_Dataset entries_:
***
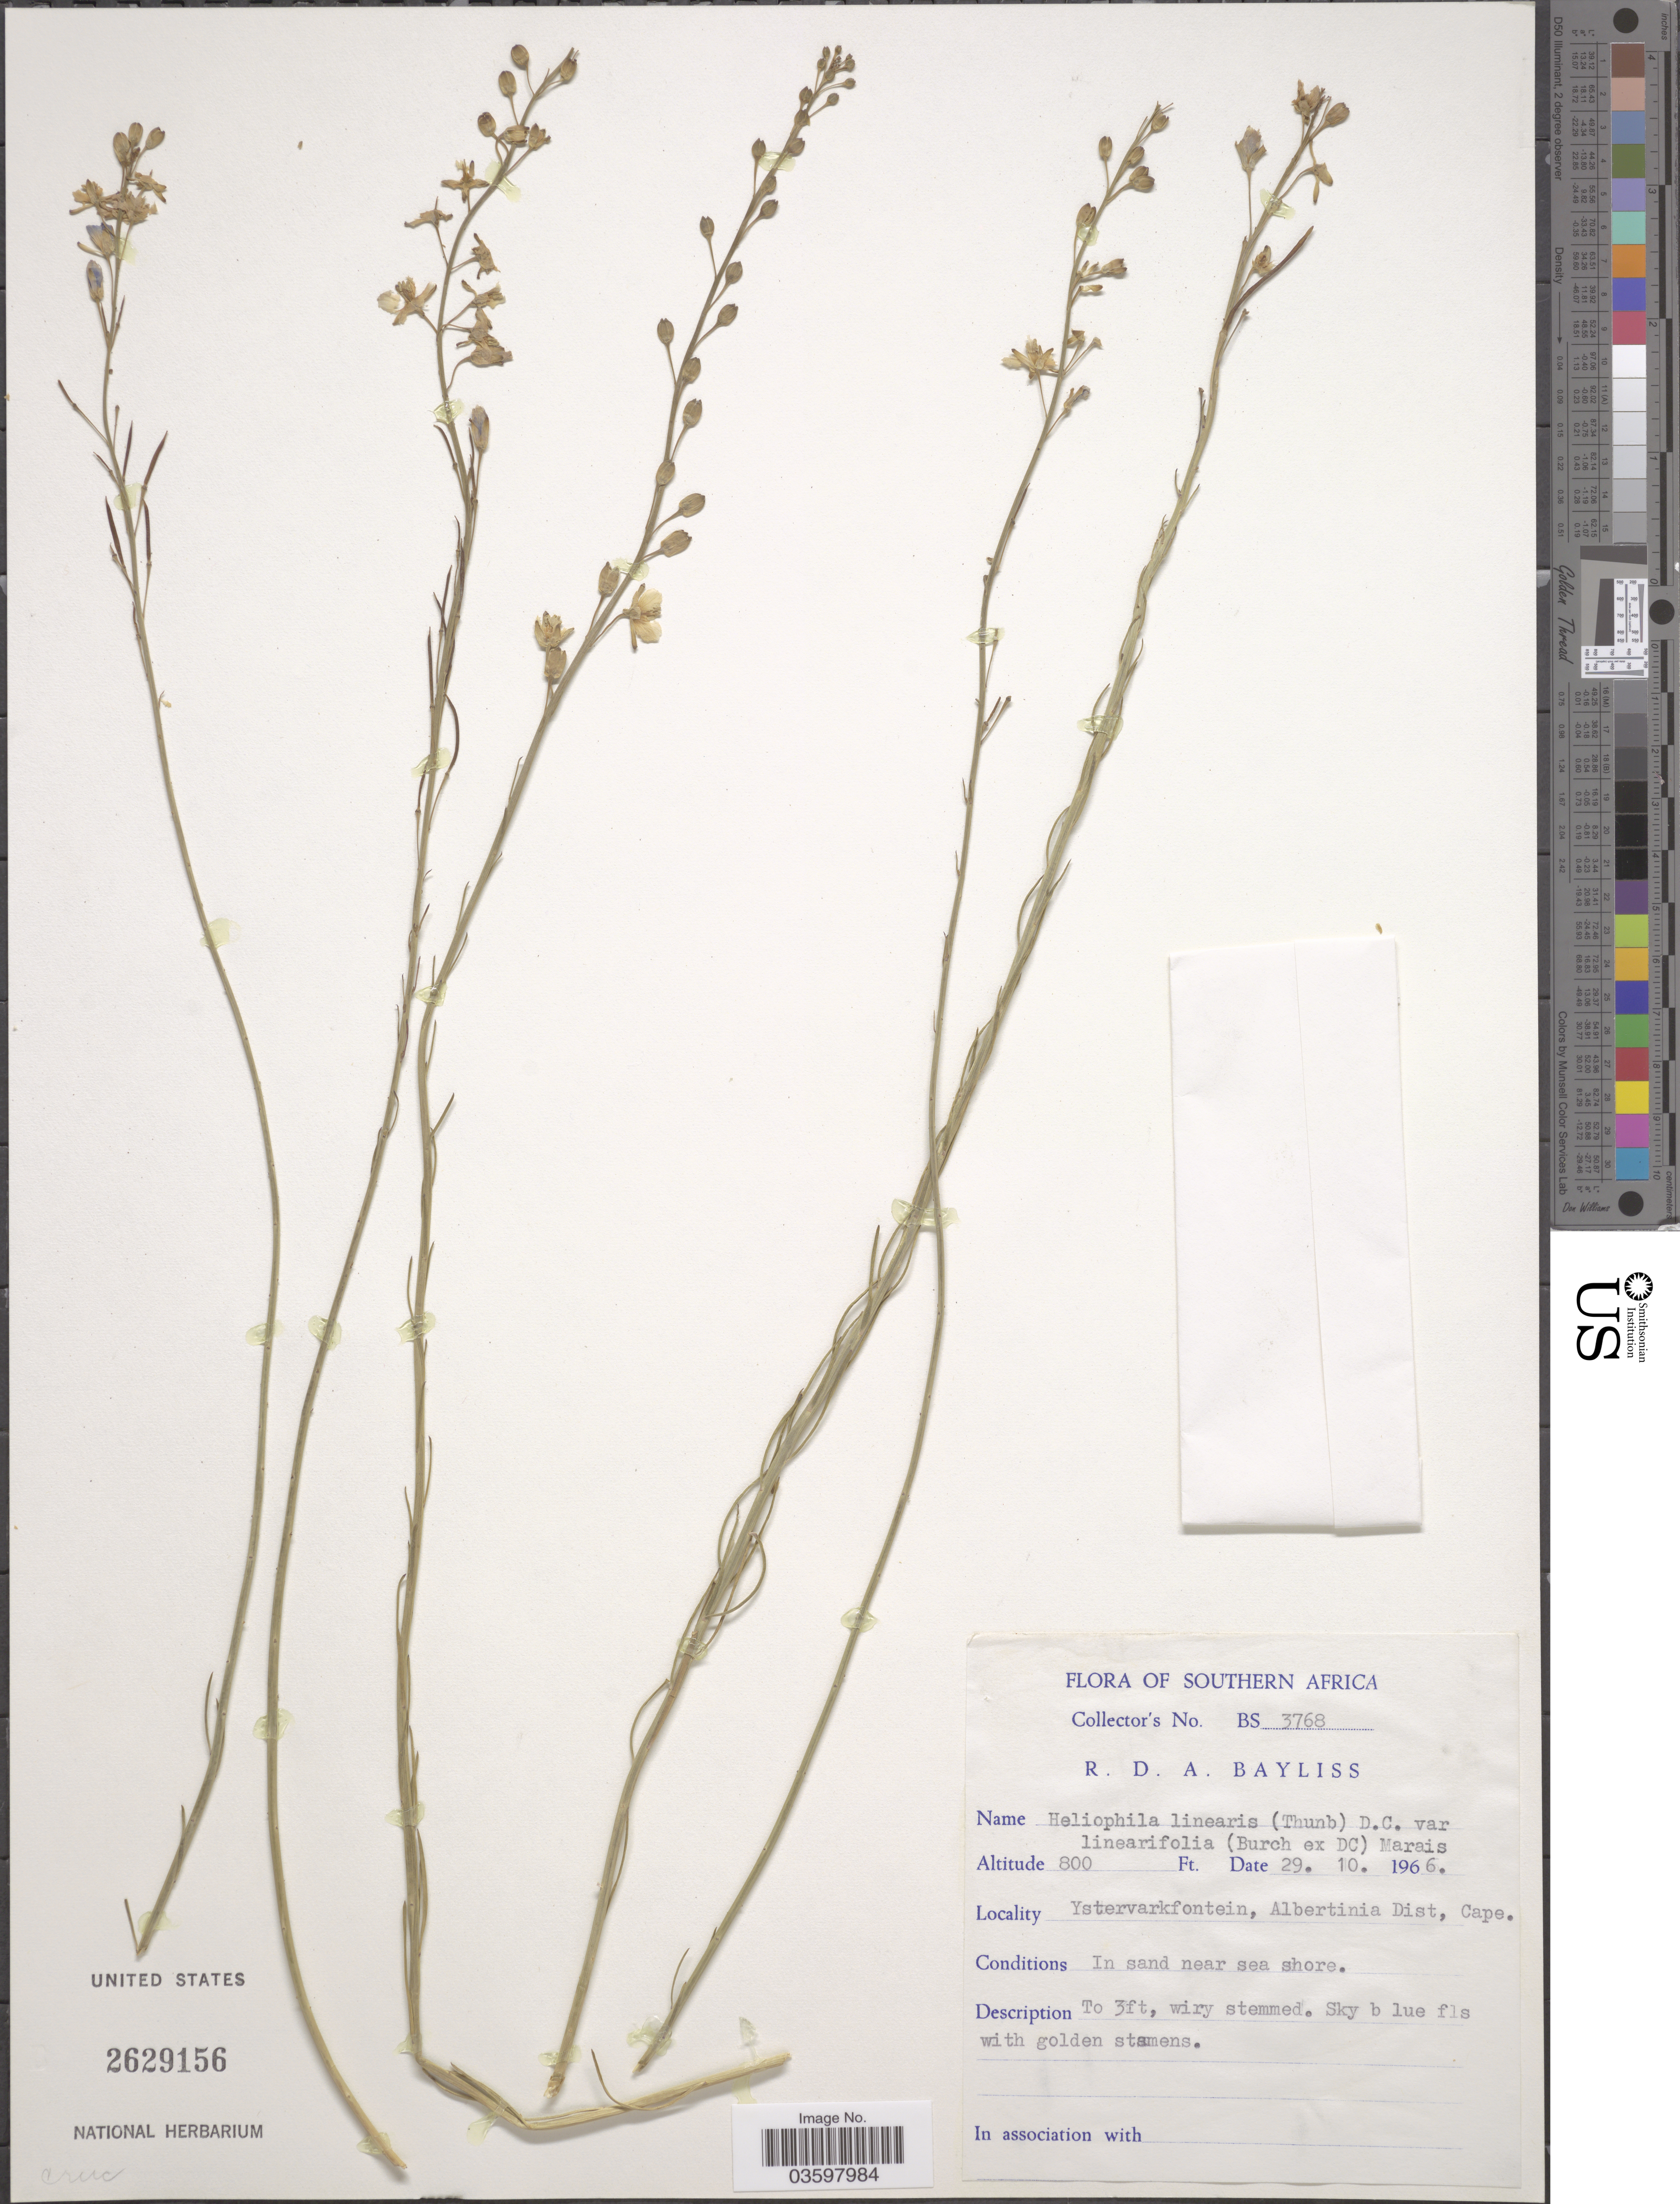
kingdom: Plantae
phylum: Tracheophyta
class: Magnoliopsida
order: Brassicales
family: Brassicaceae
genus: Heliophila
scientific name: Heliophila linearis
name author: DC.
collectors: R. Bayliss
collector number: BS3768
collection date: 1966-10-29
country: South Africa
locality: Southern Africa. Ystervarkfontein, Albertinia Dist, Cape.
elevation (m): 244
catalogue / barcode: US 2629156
***
_What you have to do_: Please quote every line of the data above verbatim, leaving out the pictures.

_Result for this task_:
kingdom: Plantae
phylum: Tracheophyta
class: Magnoliopsida
order: Brassicales
family: Brassicaceae
genus: Heliophila
scientific name: Heliophila linearis
name author: DC.
collectors: R. Bayliss
collector number: BS3768
collection date: 1966-10-29
country: South Africa
locality: Southern Africa. Ystervarkfontein, Albertinia Dist, Cape.
elevation (m): 244
catalogue / barcode: US 2629156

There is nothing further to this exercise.